Frequent inactivation of SPARC by promoter hypermethylation in colon cancers

• Published in: International journal of cancer Vol. 121; no. 3; pp. 567 - 575
• Main Authors: Yang, Eungi, Kang, Hyun Ju, Koh, Kwi Hye, Rhee, Hwanseok, Kim, Nam Kyu, Kim, Hoguen
• Format: Journal Article
• Language: English
• Published: Hoboken Wiley Subscription Services, Inc., A Wiley Company 01.08.2007; Wiley-Liss
• Subjects: Azacitidine - analogs & derivatives; Azacitidine - pharmacology; Biological and medical sciences; Cell Line, Tumor; Colonic Neoplasms - genetics; colorectal cancer; CpG island; CpG Islands; DNA Methylation; DNA, Neoplasm; Gastroenterology.
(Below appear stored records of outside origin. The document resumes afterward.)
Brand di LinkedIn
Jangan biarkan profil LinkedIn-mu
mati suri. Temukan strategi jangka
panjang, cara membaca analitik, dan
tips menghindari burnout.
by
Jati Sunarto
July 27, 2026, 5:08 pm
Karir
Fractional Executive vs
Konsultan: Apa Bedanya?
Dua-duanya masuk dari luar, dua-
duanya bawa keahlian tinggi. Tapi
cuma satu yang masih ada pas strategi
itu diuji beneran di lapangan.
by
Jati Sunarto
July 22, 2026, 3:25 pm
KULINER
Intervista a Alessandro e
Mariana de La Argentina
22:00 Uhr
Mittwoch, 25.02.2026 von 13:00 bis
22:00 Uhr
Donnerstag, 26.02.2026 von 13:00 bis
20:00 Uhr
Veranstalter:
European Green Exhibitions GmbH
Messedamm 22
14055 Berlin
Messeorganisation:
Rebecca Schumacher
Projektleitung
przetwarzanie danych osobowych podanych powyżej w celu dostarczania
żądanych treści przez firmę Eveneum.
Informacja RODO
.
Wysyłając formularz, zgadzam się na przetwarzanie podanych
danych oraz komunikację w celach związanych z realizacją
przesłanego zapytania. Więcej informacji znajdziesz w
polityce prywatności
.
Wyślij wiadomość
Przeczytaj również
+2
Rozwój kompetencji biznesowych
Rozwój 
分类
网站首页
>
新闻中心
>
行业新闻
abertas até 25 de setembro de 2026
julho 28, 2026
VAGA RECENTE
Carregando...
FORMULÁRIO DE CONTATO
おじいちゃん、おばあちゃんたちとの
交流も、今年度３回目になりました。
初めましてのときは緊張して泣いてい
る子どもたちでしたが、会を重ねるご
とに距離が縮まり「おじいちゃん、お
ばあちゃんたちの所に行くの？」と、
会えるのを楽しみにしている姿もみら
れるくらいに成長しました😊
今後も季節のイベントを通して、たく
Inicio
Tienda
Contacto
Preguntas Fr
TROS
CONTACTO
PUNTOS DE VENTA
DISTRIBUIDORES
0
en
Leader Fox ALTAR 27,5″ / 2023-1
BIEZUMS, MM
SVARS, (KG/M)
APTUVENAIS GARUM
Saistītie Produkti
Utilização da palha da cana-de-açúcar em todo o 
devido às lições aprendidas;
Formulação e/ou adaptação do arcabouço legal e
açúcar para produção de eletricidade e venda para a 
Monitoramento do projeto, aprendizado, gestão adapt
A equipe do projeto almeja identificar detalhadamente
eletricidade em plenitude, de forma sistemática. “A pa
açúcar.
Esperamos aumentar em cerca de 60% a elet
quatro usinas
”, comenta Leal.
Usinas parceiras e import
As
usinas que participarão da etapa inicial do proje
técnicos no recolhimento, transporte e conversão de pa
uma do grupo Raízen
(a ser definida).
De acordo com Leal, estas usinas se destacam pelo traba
Liver. Pancreas. Abdomen; Gene Expression Regulation, Neoplastic; Humans; Medical sciences; methylation; Oligonucleotide Array Sequence Analysis; oligonucleotide microarray; Osteonectin - genetics; Prognosis; Promoter Regions, Genetic; SPARC; Stomach. Duodenum. Small intestine. Colon. Rectum. Anus; Survival Analysis; Tumors; Rectal disease; SPARC; Nucleotide sequence; Transcription promoter; Colorectal cancer; DNA chip; oligonucleotide microarray; Malignant tumor; Inactivation; CpG island; Colonic disease; Colon cancer; Cancerology; GC rich sequence; Digestive diseases; Intestinal disease; Frequency; Methylation
• ISSN: 0020-7136; 1097-0215
• DOI: 10.1002/ijc.22706

Epigenetic modification of gene expression plays an important role in the development of human cancers. The inactivation of SPARC through CpG island methylation was studied in colon cancers using oligonucleotide microarray analysis and methylation specific PCR (MSP). Gene expression of 7 colon cancer cell lines was evaluated before and after treatment with the demethylating agent 5‐aza‐2′‐deoxycytidine (5Aza‐dC) by oligonucleotide microarray analysis. Expression of SPARC was further examined in colon cancer cell lines and primary colorectal cancers, and the methylation status of the SPARC promoter was determined by MSP. SPARC expression was undetectable in 5 of 7 (71%) colorectal cancer cell lines. Induction of SPARC was demonstrated after treatment with the demethylating agent 5Aza‐dC in 5 of the 7 cell lines. We examined the methylation status of the CpG island of SPARC in 7 colon cancer cell lines and in 20 test set of colon cancer tissues. MSP demonstrated hypermethylation of the CpG island of SPARC in 6 of 7 cell lines and in all 20 primary colon cancers, when compared with only 3 of 20 normal colon mucosa. Immunohistochemical analysis showed that SPARC expression was downregulated or absent in 17 of 20 colon cancers. A survival analysis of 292 validation set of colorectal carcinoma patients revealed a poorer prognosis for patients lacking SPARC expression than for patients with normal SPARC expression (56.79% vs. 75.83% 5‐year survival rate, p = 0.0014). The results indicate that epigenetic gene silencing of SPARC is frequent in colon cancers, and that inactivation of SPARC is related to rapid progression of colon cancers. © 2007 Wiley‐Liss, Inc.